FMTYEWTK About Mass Edits In Perl

Oct 14, 2004 by Geoff Broadwell

For those not used to the terminology, FMTYEWTK stands for Far More Than You Ever Wanted To Know. This one is fairly light as FMTYEWTKs usually go. In any case, the question before us is, “How do you apply an edit against a list of files using Perl?” Well, that depends on what you want to do….

The Beginning

If you only want to read in one or more files, apply a regex to the contents, and spit out the altered text as one big stream – the best approach is probably a one-liner such as the following:

perl -p -e "s/Foo/Bar/g" <FileList>

This command calls perl with the options -p and -e "s/Foo/Bar/g" against the files listed in FileList. The first argument, -p, tells Perl to print each line it reads after applying the alteration. The second option, -e, tells Perl to evaluate the provided substitution regex rather than reading a script from a file. The Perl interpreter then evaluates this regex against every line of all (space separated) files listed on the command line and spits out one huge stream of the concatenated fixed lines.

In standard fashion, Perl allows you to concatenate options without arguments with following options for brevity and convenience. Therefore, you’ll more often see the previous example written as:

perl -pe "s/Foo/Bar/g" <FileList>

In-place Editing

If you want to edit the files in place, editing each file before going on to the next, that’s pretty easy, too:

perl -pi.bak -e "s/Foo/Bar/g" <FileList>

The only change from the last command is the new option -i.bak, which tells Perl to operate on files in-place, rather than concatenating them together into one big output stream. Like the -e option, -i takes one argument, an extension to add to the original file names when making backup copies; for this example I chose .bak. Warning: If you execute the command twice, you’ve most likely just overwritten your backups with the changed versions from the first run. You probably didn’t want to do that.

_DATA SECTION_:
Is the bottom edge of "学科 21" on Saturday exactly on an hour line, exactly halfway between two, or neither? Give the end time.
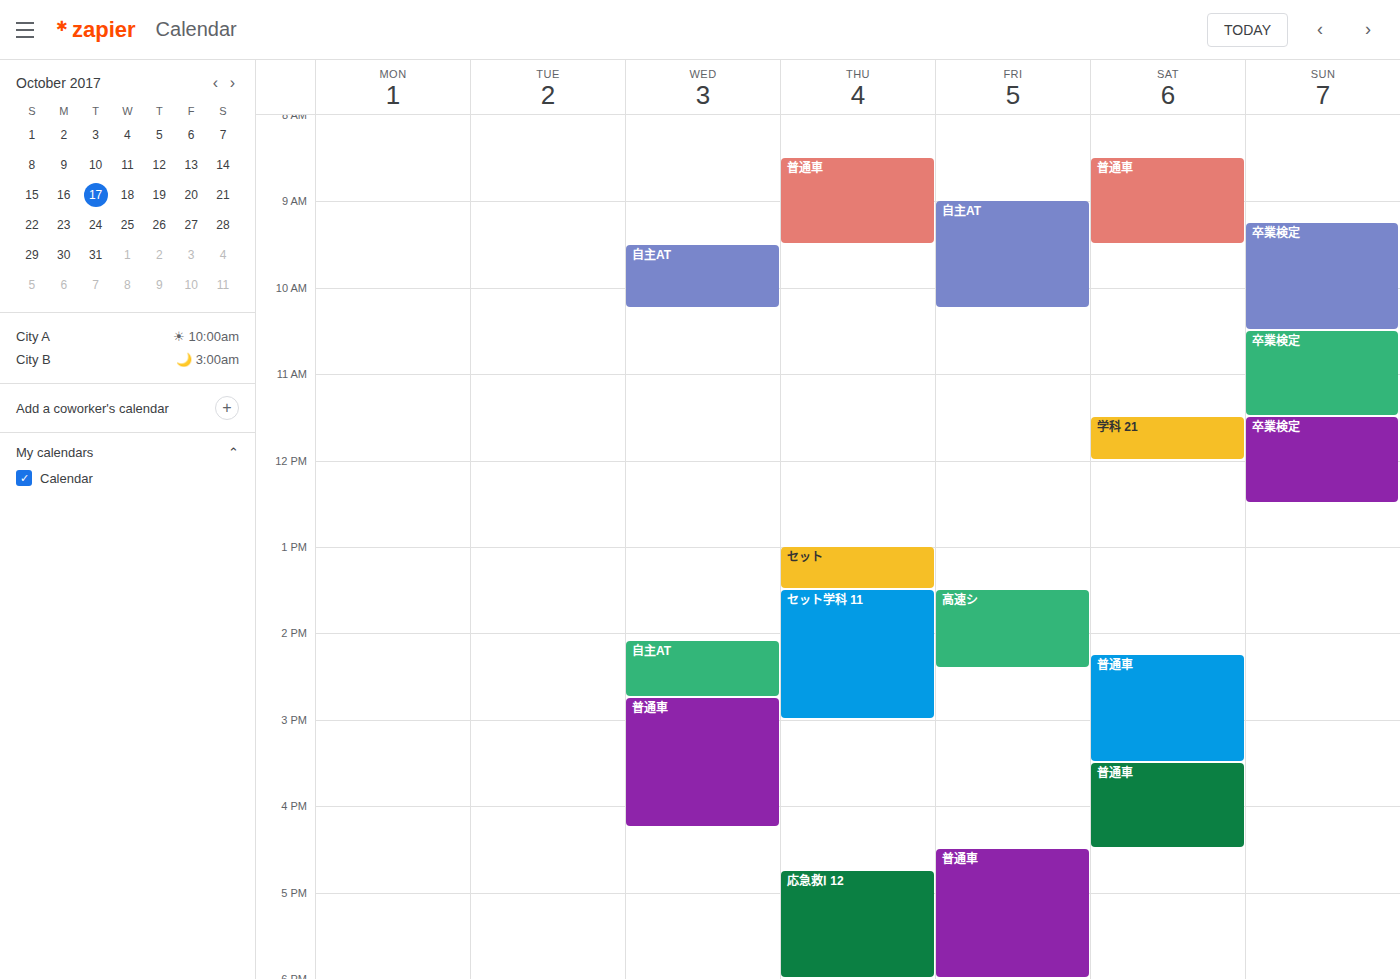
12:00 PM -- exactly on the 12 PM line.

_COMPLETE THE FOLLOWING_:
a - Answer these questions about the Perl mass-edit article:
(i) What does FMTYEWTK stand for?
(ii) What does the -p option tell Perl to do?
(iii) What argument does the -i option take?
b - Extend the Perl mass-edit article by writing what comes after its last sentence.

_FINAL ANSWERS_:
a -
(i) Far More Than You Ever Wanted To Know.
(ii) It tells Perl to print each line it reads after applying the alteration.
(iii) An extension to add to the original file names when making backup copies.

b -
Because -i takes an argument, I had to separate out the -e option, which Perl otherwise would interpret as the argument to -i, leaving us with a backup extension of .bake, unlikely to be correct unless you happen to be a pastry chef. In addition, Perl would have thought that "s/Foo/Bar/" was the filename of the script to run, and would complain when it could not find a script by that name.

Running Multiple Regexes

Of course, you may want to make more extensive changes than just one regex. To make several changes all at once, add more code to the evaluated script. Remember to separate each additional line of code with a semicolon (technically, you should place a semicolon at the end of each line of code, but the very last one in any code block is optional). For example, you could make a series of changes:

perl -pi.bak -e "s/Bill Gates/Microsoft CEO/g;
    s/CEO/Overlord/g" <FileList>

“Bill Gates” would then become “Microsoft Overlord” throughout the files. (Here, as in all examples, we ignore such finicky things as making sure we don’t change “HERBACEOUS” to “HERBAOverlordUS”; for that kind of information, refer to a good treatise on regular expressions, such as Jeffrey Friedl’s impressive book Mastering Regular Expressions, 2nd Edition. Also, I’ve wrapped the command to fit, but you should type it in as just one line.)

Doing Your Own Printing

You may wish to override the behavior created by -p, which prints every line read in, after any changes made by your script. In this case, change to the -n option. -p -e "s/Foo/Bar/" is roughly equivalent to -n -e "s/Foo/Bar/; print". This allows you to write interesting commands, such as removing lines beginning with hash marks (Perl comments, C-style preprocessor directives, etc.):

perl -ni.bak -e "print unless /^\s*#/;" <FileList>

Fields and Scripts

Of course, there are far more powerful things you can do with this. For example, imagine a flat-file database, with one row per line of the file, and fields separated by colons, like so:

Bill:Hennig:Male:43:62000
Mary:Myrtle:Female:28:56000
Jim:Smith:Male:24:50700
Mike:Jones:Male:29:35200
...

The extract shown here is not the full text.